WORK ORDER
Rewrite all of the entries below, changing every "largest total" to "highest total" and keeping everything else the same.

Dataset entries:
-- Opening Marker --

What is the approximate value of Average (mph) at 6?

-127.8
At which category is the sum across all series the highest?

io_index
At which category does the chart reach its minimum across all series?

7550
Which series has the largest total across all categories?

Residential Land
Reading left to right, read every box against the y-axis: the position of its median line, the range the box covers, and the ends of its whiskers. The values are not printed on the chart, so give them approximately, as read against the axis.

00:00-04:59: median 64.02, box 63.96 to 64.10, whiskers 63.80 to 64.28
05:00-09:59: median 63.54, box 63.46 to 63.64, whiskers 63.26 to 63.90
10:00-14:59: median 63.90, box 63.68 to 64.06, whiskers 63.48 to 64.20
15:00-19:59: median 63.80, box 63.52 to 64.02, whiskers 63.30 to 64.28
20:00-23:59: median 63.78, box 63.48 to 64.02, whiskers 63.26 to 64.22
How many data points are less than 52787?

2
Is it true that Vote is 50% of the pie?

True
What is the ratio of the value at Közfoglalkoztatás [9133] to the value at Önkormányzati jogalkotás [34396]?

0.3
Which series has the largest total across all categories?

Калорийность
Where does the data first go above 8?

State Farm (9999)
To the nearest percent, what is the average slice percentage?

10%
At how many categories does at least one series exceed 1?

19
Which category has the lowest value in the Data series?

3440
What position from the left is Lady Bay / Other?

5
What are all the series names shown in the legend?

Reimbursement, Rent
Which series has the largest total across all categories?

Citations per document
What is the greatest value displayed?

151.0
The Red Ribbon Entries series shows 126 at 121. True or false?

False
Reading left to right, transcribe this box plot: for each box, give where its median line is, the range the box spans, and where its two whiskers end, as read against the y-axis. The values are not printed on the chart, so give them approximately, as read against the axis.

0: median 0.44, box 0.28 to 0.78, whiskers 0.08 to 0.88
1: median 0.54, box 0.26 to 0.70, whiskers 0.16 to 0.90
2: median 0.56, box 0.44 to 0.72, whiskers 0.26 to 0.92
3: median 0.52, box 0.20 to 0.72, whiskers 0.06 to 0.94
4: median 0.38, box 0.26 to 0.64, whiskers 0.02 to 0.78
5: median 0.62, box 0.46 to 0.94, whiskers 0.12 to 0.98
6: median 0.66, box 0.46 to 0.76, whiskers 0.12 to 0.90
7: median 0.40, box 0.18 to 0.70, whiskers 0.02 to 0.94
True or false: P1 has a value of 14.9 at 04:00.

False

-- Closing Marker --

ANSWER TO THE EXERCISE
What is the approximate value of Average (mph) at 6?

-127.8
At which category is the sum across all series the highest?

io_index
At which category does the chart reach its minimum across all series?

7550
Which series has the highest total across all categories?

Residential Land
Reading left to right, read every box against the y-axis: the position of its median line, the range the box covers, and the ends of its whiskers. The values are not printed on the chart, so give them approximately, as read against the axis.

00:00-04:59: median 64.02, box 63.96 to 64.10, whiskers 63.80 to 64.28
05:00-09:59: median 63.54, box 63.46 to 63.64, whiskers 63.26 to 63.90
10:00-14:59: median 63.90, box 63.68 to 64.06, whiskers 63.48 to 64.20
15:00-19:59: median 63.80, box 63.52 to 64.02, whiskers 63.30 to 64.28
20:00-23:59: median 63.78, box 63.48 to 64.02, whiskers 63.26 to 64.22
How many data points are less than 52787?

2
Is it true that Vote is 50% of the pie?

True
What is the ratio of the value at Közfoglalkoztatás [9133] to the value at Önkormányzati jogalkotás [34396]?

0.3
Which series has the highest total across all categories?

Калорийность
Where does the data first go above 8?

State Farm (9999)
To the nearest percent, what is the average slice percentage?

10%
At how many categories does at least one series exceed 1?

19
Which category has the lowest value in the Data series?

3440
What position from the left is Lady Bay / Other?

5
What are all the series names shown in the legend?

Reimbursement, Rent
Which series has the highest total across all categories?

Citations per document
What is the greatest value displayed?

151.0
The Red Ribbon Entries series shows 126 at 121. True or false?

False
Reading left to right, transcribe this box plot: for each box, give where its median line is, the range the box spans, and where its two whiskers end, as read against the y-axis. The values are not printed on the chart, so give them approximately, as read against the axis.

0: median 0.44, box 0.28 to 0.78, whiskers 0.08 to 0.88
1: median 0.54, box 0.26 to 0.70, whiskers 0.16 to 0.90
2: median 0.56, box 0.44 to 0.72, whiskers 0.26 to 0.92
3: median 0.52, box 0.20 to 0.72, whiskers 0.06 to 0.94
4: median 0.38, box 0.26 to 0.64, whiskers 0.02 to 0.78
5: median 0.62, box 0.46 to 0.94, whiskers 0.12 to 0.98
6: median 0.66, box 0.46 to 0.76, whiskers 0.12 to 0.90
7: median 0.40, box 0.18 to 0.70, whiskers 0.02 to 0.94
True or false: P1 has a value of 14.9 at 04:00.

False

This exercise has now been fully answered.